Statistical Analyses

The statistical analysis is based on a nonparametric approach using permutation test theory with a standard general linear model design matrix. Monte Carlo permutation testing was performed to generate the random permutations. Group differences among CD, AD, and HC were found with a one‐way ANOVA. The threshold‐free cluster enhancement approach was used to correct for multiple comparisons [Smith and Nichols,2009]. Then, we conducted post hoc t tests to compare mean FA of these regions among three groups, using Bonferroni correction for dealing with the multiple comparison issue. To further examine the basis of any FA differences, we also conducted TBSS on diffusion parameters λ and λ in regions that exhibited differences in FA among the three groups.

To examine whether such anatomical reorganization was related to AOD and/or duration of deafness, we conducted a correlation analysis. Regions that showed differences between the AD and HC were submitted to correlation analysis to determine the effect of auditory experience on FA, λ, and λ. P < 0.05 was regarded as significant in the correlation analysis.

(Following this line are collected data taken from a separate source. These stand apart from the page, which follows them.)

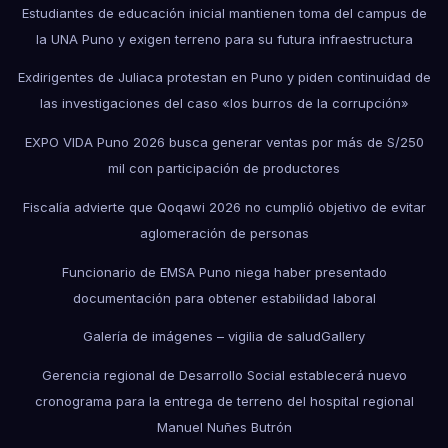
Estudiantes de educación inicial mantienen toma del campus de
la UNA Puno y exigen terreno para su futura infraestructura
Exdirigentes de Juliaca protestan en Puno y piden continuidad de
las investigaciones del caso «los burros de la corrupción»
EXPO VIDA Puno 2026 busca generar ventas por más de S/250
mil con participación de productores
Fiscalía advierte que Qoqawi 2026 no cumplió objetivo de evitar
aglomeración de personas
Funcionario de EMSA Puno niega haber presentado
documentación para obtener estabilidad laboral
Galería de imágenes – vigilia de salud
Gallery
Gerencia regional de Desarrollo Social establecerá nuevo
cronograma para la entrega de terreno del hospital regional
Manuel Nuñes Butrón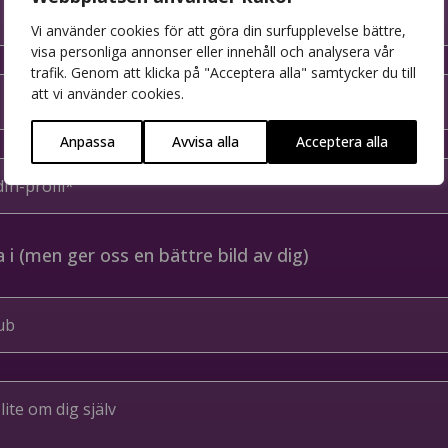
Vi använder cookies för att göra din surfupplevelse bättre,
visa personliga annonser eller innehåll och analysera vår
trafik. Genom att klicka på "Acceptera alla" samtycker du till
att vi använder cookies.
Anpassa
Avvisa alla
Acceptera alla
la i (men ger oss en bättre bild av dig)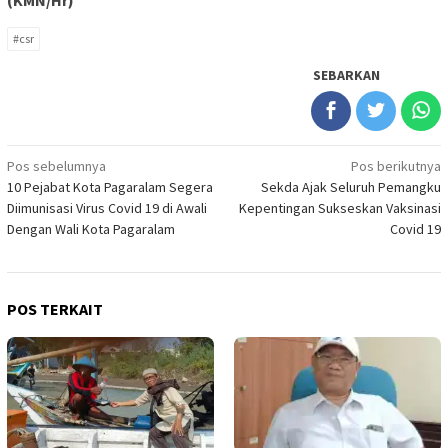
#csr
SEBARKAN
Navigasi
Pos sebelumnya
Pos berikutnya
10 Pejabat Kota Pagaralam Segera
Sekda Ajak Seluruh Pemangku
pos
Diimunisasi Virus Covid 19 di Awali
Kepentingan Sukseskan Vaksinasi
Dengan Wali Kota Pagaralam
Covid 19
POS TERKAIT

Probabilistic Tractography

We were also interested in whether there were notable differences among the three groups in the main directions or pathways of white‐matter tracts at the locations where there were significant differences in FA. Probablistic tractography was performed using FDT [Behrens et al.,2003b]. We first ran Markov Chain Monte Carlo sampling to build up distributions of diffusion parameters at each voxel in an individual's diffusion space. We modeled 2 fibers per voxel as done in a previous study [Behrens et al.,2007]. We then transformed the clusters having altered FA values between groups to the diffusion space of each individual. Next, we sampled the distribution of voxel‐wise principal diffusion directions from the seed masks of the three FA clusters showing group differences to generate probabilistic tractography (per cluster per participant). By performing this tractography, it was possible to build up the a posteriori connectivity distribution from the seed.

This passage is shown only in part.